● **Text excerpt**
══════════════════════════════
The key point is that adaptive confidence intervals for the null location pay a concrete polynomial price when the contamination fraction ε is unknown, unlike point estimation which does not deteriorate. The minimax length is order σ(n^{-1/4} + ε^{1/2} over a log term) for known σ, and no shorter than Ω(σ n^{-1/8}) when σ is also unknown. That contrast with earlier point-estimation results is the main new observation, and the explicit rates plus the log factor look like they are not already in the literature on known-ε intervals or point estimation. The paper also gives a Fourier-based certification procedure that uses Carathéodory constraints to scan candidate points and accept those consistent with a Gaussian location mixture; the abstract states this attains the lower bound in polynomial time for the known-variance case. That algorithmic piece is a clear positive, as it turns the rate into something computable rather than purely existential. The model assumptions are stated plainly: all observations share the same Gaussian noise law, and contamination enters only through mean shifts. This makes the setting narrower than full Huber contamination but more realistic for controlled experiments, and the paper does not overclaim generality. The lower-bound arguments rely on standard information-theoretic and convex-optimization tools, with no obvious circularity. Without the full proofs in front of me I cannot check every step of the Carathéodory application or the exact constant factors, but the high-level claims line up without internal gaps. This is for researchers working on robust inference, adaptive procedures, or uncertainty quantification in mixture models. It is technically sharp enough to merit a serious referee, even if some readers will want to see the full verification of the algorithm's correctness.

Referee Report

1 major / 2 minor

Summary. The paper characterizes the minimax-optimal length of adaptive confidence intervals for the null location parameter θ in Efron's Gaussian two-groups model under noise-oblivious adversaries, where an unknown fraction ε of observations have arbitrary mean shifts but all share the same Gaussian noise variance σ². It derives that this length is of order σ(n^{-1/4} + ε^{1/2}/max{1, log(en ε²)}^{1/2}) when σ² is known (polynomially worse than the known-ε case), establishes a lower bound of Ω(σ n^{-1/8}) when σ² is also unknown, and introduces a polynomial-time Fourier-based certification algorithm using Carathéodory's positive-semidefiniteness constraints that attains the known-variance lower bound.

Significance. If the results hold, this work is significant for highlighting the distinct costs of adaptivity to unknown contamination in confidence intervals versus point estimation within robust statistics. The explicit minimax rates, the separation between known and unknown variance regimes, and the constructive polynomial-time algorithm via Fourier certification provide concrete tools and insights for uncertainty quantification in controlled measurement settings with upstream contamination.

major comments (1)
══════════════════════════════
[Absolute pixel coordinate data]

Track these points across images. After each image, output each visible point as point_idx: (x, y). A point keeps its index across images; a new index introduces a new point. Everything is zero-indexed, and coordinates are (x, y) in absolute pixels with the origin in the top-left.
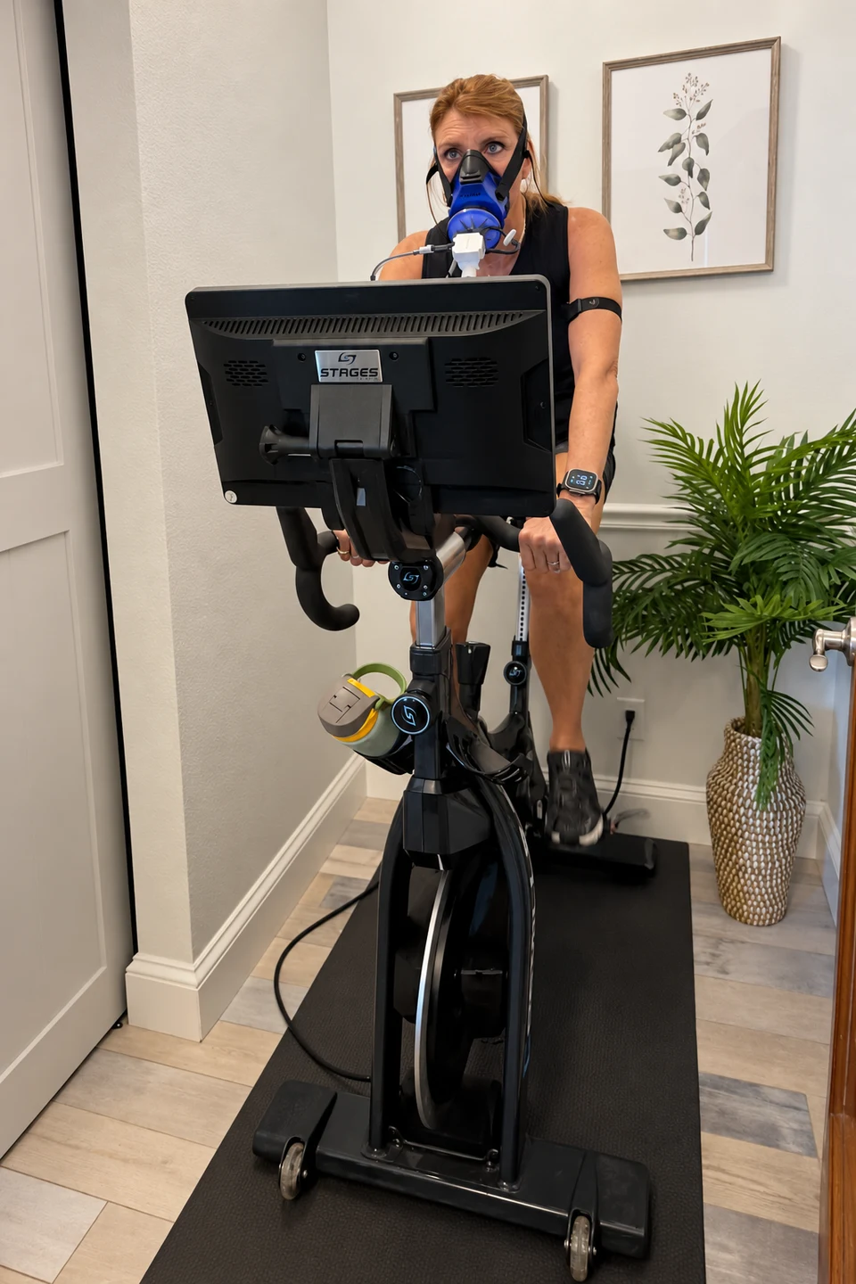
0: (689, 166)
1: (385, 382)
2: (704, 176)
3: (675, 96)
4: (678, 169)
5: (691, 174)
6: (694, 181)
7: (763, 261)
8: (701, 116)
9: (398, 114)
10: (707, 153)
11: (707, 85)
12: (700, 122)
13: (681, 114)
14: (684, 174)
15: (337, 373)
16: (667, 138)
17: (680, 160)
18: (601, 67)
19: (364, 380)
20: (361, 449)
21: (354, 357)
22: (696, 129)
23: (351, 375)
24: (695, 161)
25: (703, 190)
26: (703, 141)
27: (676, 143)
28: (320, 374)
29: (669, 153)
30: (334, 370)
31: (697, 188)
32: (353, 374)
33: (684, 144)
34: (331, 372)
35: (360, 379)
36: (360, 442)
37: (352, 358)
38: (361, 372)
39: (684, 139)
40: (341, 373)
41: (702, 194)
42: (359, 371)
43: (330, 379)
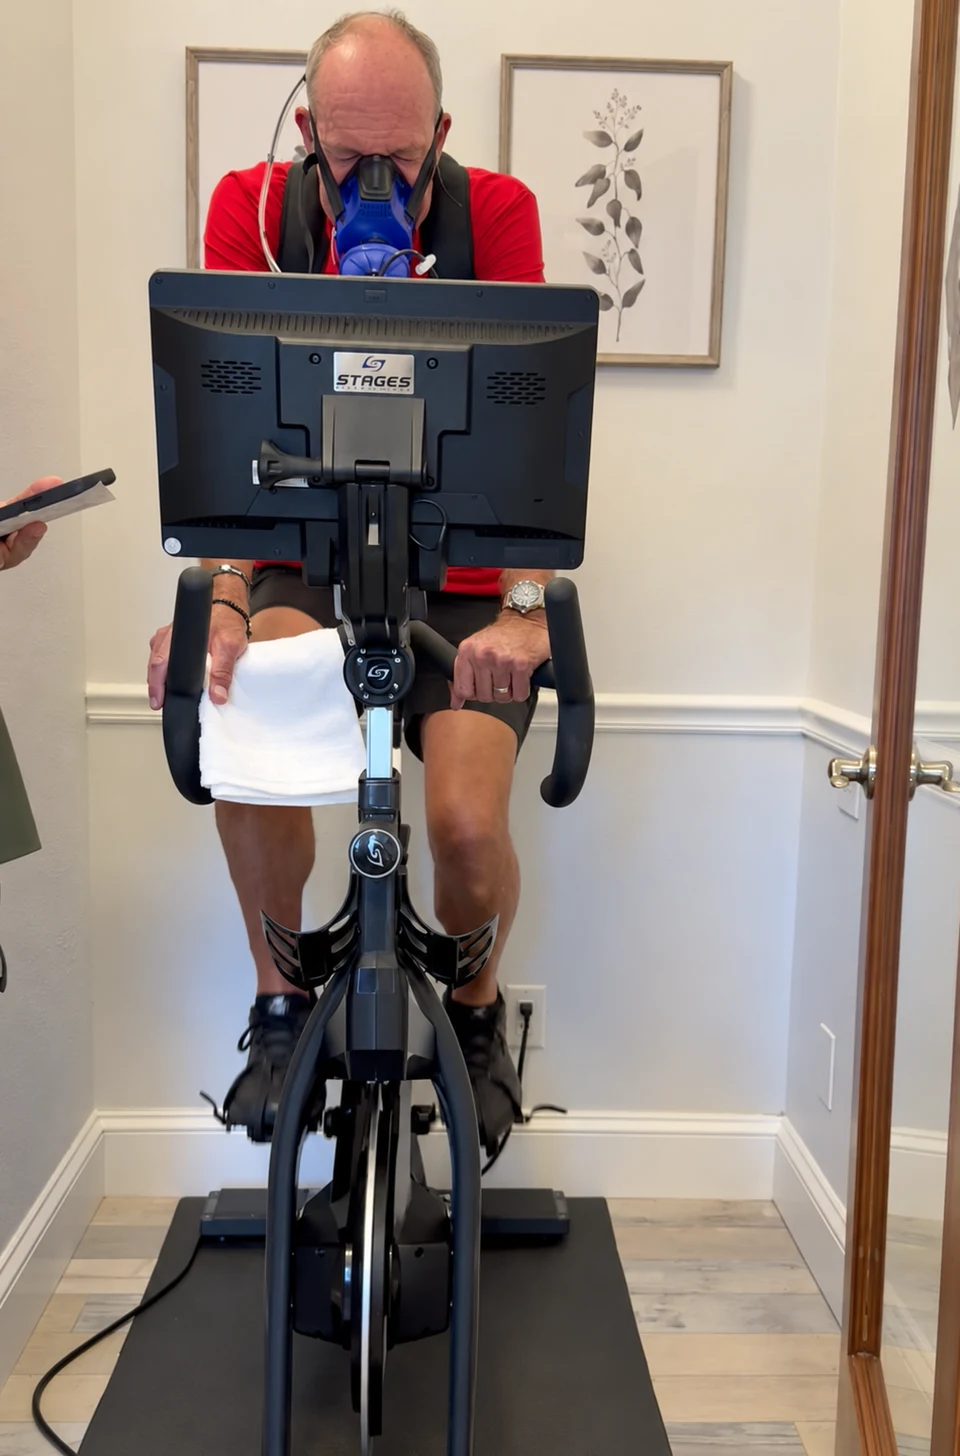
0: (615, 210)
1: (417, 394)
2: (634, 227)
3: (598, 115)
4: (600, 213)
5: (617, 223)
6: (622, 231)
7: (705, 352)
8: (631, 146)
9: (192, 78)
10: (639, 197)
11: (639, 108)
12: (630, 155)
13: (604, 139)
14: (609, 223)
15: (359, 380)
16: (585, 168)
17: (603, 202)
18: (498, 60)
19: (391, 391)
20: (389, 472)
21: (383, 362)
22: (625, 162)
23: (376, 384)
24: (623, 206)
25: (633, 247)
26: (633, 180)
27: (598, 177)
28: (336, 380)
29: (589, 189)
30: (355, 377)
31: (627, 244)
32: (379, 382)
33: (608, 181)
34: (351, 380)
35: (386, 390)
36: (387, 463)
37: (379, 364)
38: (389, 381)
39: (608, 172)
40: (364, 381)
41: (632, 252)
42: (386, 380)
43: (349, 388)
══════════════════════════════
● **What to produce**
Copy the text on adaptive confidence intervals from "Significance. If the" up to and including "with upstream contamination.", swapping "polynomial-time" for "efficient". Work from the text alone; the data play no part.

● **Written response**
Significance. If the results hold, this work is significant for highlighting the distinct costs of adaptivity to unknown contamination in confidence intervals versus point estimation within robust statistics. The explicit minimax rates, the separation between known and unknown variance regimes, and the constructive efficient algorithm via Fourier certification provide concrete tools and insights for uncertainty quantification in controlled measurement settings with upstream contamination.